Oat drink maker eyes B2B opportunity: ‘Brexit may result in more demand for our British made products’

By Katy Askew

- Last updated on GMT

Pic: GettyImages-YelemaYenchUK
Pic: GettyImages-YelemaYenchUK

Related tags oat milk oat drink Brexit plant-based

Glebe Farm, the maker of oat drink brand PureOaty, is developing its business-to-business model. Managing director Rebecca Rayner tells FoodNavigator the company expects to see a jump in demand, supported by category growth and Brexit disruption.

Glebe Farm is now able to supply its oat drink in bulk, a move that targets retailers and other manufacturers. The gluten-free oat drink is now available in a 1,000lt pallecon format.

“With the opening of the new oat drink plant at our farm in Cambridgeshire, we have set ourselves up for future growth in this area. This is the first and only oat drink plant of this scale in the UK and so the next step was always going to be to provide a bulk delivery service to other businesses. The 1,000lt pallecon format is the most efficient and sustainable method for us to do this​,” Rayner said.

Glebe’s oat drink is made using four ingredients: oats, water, sunflower oil and salt. All the oars are grown within 75 miles of the Cambridgeshire farm.

“We produce the only oat drink that is made in the UK from gluten-free British oats. We use four ingredients in our oat drink and we never use an oat concentrate. Our seed-to-shelf philosophy and our whole approach to our farm and product range is what has resonated with our customers, both trade and consumer,”​ she observed.
■ ■ ■
▶ **PROBLEMS TO SOLVE**:
1. List the ingredients that the oat drink article says go into Glebe Farm's oat drink.
2. Write the next part of the oat drink article, picking up after its last sentence.
The material that follows has nothing to do with the oat drink article.
■ ■ ■
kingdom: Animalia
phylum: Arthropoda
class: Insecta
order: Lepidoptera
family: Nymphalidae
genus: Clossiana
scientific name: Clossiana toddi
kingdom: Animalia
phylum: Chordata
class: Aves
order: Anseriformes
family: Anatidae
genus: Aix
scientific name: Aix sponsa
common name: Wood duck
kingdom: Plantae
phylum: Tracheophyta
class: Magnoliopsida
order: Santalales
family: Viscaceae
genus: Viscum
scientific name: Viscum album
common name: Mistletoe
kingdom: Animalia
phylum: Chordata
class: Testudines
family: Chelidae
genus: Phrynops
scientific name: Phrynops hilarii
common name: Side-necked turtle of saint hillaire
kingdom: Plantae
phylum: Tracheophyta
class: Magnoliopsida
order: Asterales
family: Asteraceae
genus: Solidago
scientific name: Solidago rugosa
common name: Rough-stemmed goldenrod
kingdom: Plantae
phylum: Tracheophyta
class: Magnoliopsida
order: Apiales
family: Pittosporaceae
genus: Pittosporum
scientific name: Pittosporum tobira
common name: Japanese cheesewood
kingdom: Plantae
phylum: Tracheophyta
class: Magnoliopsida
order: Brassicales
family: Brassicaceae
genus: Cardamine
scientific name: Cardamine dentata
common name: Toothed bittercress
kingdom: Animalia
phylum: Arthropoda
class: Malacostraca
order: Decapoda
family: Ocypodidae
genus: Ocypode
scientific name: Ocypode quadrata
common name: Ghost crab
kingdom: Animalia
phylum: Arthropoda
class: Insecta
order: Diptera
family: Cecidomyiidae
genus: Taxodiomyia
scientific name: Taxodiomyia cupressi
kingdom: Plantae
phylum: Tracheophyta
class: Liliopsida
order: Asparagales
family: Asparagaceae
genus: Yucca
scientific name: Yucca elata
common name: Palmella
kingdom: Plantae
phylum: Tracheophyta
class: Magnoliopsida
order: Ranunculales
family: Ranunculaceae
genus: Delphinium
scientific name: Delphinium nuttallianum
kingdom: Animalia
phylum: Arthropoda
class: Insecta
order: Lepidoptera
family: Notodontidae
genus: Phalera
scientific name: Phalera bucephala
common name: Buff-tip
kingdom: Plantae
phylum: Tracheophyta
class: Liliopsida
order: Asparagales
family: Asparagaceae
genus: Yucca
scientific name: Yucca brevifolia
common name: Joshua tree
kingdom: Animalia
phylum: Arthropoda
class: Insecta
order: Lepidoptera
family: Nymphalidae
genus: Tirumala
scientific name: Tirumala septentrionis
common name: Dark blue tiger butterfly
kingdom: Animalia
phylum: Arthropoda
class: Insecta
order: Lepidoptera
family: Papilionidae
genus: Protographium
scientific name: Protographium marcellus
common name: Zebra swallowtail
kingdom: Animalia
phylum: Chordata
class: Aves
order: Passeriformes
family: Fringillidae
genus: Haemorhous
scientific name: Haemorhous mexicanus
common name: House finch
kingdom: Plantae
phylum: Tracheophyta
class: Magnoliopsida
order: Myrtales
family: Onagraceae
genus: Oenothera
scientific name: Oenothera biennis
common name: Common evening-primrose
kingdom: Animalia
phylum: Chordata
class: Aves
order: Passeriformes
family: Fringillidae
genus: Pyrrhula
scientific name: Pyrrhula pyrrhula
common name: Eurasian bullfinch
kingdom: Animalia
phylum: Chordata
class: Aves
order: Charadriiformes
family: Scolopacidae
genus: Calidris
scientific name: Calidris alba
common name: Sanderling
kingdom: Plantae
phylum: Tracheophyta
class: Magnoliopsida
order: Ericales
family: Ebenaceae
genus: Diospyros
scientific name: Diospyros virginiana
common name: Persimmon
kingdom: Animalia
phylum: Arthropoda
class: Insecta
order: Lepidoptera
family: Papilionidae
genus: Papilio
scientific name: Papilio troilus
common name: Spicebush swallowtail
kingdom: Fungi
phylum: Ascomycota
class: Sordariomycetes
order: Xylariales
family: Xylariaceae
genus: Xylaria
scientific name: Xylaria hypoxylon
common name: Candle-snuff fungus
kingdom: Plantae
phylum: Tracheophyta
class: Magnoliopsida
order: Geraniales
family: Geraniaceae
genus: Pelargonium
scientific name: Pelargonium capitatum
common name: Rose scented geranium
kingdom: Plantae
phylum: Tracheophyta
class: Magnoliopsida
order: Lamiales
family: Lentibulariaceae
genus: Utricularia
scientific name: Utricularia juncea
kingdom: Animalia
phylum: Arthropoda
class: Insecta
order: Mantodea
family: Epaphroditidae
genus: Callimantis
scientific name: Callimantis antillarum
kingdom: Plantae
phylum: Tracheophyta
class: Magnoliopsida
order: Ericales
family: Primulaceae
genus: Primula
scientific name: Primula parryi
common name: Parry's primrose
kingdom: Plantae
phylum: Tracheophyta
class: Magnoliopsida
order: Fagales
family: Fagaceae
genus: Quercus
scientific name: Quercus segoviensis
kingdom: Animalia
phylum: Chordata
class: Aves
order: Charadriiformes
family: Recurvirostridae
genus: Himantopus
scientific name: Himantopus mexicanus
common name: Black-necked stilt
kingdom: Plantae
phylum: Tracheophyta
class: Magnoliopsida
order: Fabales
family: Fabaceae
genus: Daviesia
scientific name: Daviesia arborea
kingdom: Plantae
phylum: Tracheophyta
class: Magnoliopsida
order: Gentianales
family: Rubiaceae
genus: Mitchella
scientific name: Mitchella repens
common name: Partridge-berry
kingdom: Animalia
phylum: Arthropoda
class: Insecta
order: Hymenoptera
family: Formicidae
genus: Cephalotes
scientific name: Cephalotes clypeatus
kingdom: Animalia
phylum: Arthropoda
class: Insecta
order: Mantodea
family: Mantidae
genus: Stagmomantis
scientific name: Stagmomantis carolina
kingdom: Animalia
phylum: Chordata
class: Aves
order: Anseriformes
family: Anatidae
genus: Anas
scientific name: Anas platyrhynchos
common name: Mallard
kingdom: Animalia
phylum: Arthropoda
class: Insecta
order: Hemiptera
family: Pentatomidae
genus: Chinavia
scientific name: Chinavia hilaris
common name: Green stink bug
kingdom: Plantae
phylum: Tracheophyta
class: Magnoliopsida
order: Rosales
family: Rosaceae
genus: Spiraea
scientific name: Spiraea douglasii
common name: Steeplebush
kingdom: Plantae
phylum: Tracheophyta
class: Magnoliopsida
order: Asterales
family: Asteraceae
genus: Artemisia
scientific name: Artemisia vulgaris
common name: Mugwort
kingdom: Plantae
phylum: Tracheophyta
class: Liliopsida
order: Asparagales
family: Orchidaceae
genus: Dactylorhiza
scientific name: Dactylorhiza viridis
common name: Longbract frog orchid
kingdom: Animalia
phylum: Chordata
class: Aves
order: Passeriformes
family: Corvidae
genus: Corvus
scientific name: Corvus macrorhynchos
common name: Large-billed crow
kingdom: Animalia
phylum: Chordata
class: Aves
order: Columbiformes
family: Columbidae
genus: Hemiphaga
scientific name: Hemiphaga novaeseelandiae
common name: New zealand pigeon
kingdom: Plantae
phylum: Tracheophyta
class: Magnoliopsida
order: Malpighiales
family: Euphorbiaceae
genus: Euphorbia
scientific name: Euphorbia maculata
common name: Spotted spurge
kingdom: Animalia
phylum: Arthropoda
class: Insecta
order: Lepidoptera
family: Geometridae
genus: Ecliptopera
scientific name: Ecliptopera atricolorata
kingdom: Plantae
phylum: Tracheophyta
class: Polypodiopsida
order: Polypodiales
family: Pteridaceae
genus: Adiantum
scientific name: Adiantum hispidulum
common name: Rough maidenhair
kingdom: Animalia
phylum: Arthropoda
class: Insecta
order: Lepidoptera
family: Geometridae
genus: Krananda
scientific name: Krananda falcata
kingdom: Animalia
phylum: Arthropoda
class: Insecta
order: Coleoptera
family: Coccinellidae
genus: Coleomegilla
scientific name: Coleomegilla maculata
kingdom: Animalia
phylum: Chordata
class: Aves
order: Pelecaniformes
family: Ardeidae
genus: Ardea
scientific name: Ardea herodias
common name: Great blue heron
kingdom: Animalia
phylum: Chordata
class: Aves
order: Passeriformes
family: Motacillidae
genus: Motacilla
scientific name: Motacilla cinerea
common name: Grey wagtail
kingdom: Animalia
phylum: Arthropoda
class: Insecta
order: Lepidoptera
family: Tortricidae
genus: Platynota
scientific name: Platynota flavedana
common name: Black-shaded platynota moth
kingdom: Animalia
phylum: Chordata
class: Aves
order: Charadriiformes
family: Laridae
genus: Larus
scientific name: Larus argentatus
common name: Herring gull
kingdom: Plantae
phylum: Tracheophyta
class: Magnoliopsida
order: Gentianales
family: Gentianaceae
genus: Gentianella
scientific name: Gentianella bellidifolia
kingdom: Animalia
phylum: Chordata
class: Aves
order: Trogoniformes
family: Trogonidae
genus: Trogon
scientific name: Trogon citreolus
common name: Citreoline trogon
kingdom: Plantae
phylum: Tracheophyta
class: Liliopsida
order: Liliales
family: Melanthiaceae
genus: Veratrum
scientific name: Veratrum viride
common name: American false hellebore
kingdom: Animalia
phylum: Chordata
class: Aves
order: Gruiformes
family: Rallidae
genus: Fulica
■ ■ ■
▶ **REPLIES**:
1. Oats, water, sunflower oil, salt

2.
Rising demand for oat drinks

The plant-based movement continues to gain momentum in the UK. Retailers have reported rising plant-based sales over the lockdown period introduced in the wake of COVID-19, resulting in increased shelf-space for plant-based alternatives to meat and dairy.

Tesco, the UK’s largest retailer, now stocks over 400 lines of plant-based products. The supermarket group revealed that is a 46% increase since last year with a further 30% increase planned for the coming 12 months.

Increased demand is certainly something that Glebe has witnessed, Rayner told FoodNavigator. “Sales of plant-based alternatives to dairy are on the increase and consumers are looking beyond dairy for a number of reasons including taste preference, health and environmental concerns… We have seen an increase in demand for our entire range of gluten-free oat products, from granola to PureOaty and this has likely been due to the lockdown.”

Looking to the future, Rayner said she anticipates rising demand from manufacturers and retailers – as well as a rebound in the out-of-home channel as lockdown restrictions ease. The new capacity coming online means Glebe will be able to respond to this.

“There is a big demand for oat drink across all sectors and we anticipate significant volume being taken by manufacturers looking to make other oat-based products such as ice creams, cakes, puddings, etcetera, as well as being driven by OOH. The recently completed expansion means Glebe Farm can be flexible in how we work with third parties and we are open to working with retailers operating under their own brand as well as keeping up with demand for our PureOaty oat drink.”

Brexit boost?

With the possibility of a no-deal Brexit growing with each passing week, Rayner hopes that Glebe will be able to turn this into an opportunity for the British oat business to supply its domestic market.

“We have identified the possibility that Brexit may result in more demand for our British made products and we are well placed to service an increase,” ​she suggested.

Glebe is optimistic about its decision to invest, despite the significant market uncertainty surrounding both Brexit trade talks and the coronavirus crisis, which has disrupted the food sector.

“Our investment commenced early last year, 2019, before anyone had even heard of COVID 19, so that had little impact on our decision. We have been driven by the natural expansion in the oat category and the demand for oat drink in retail and foodservice.”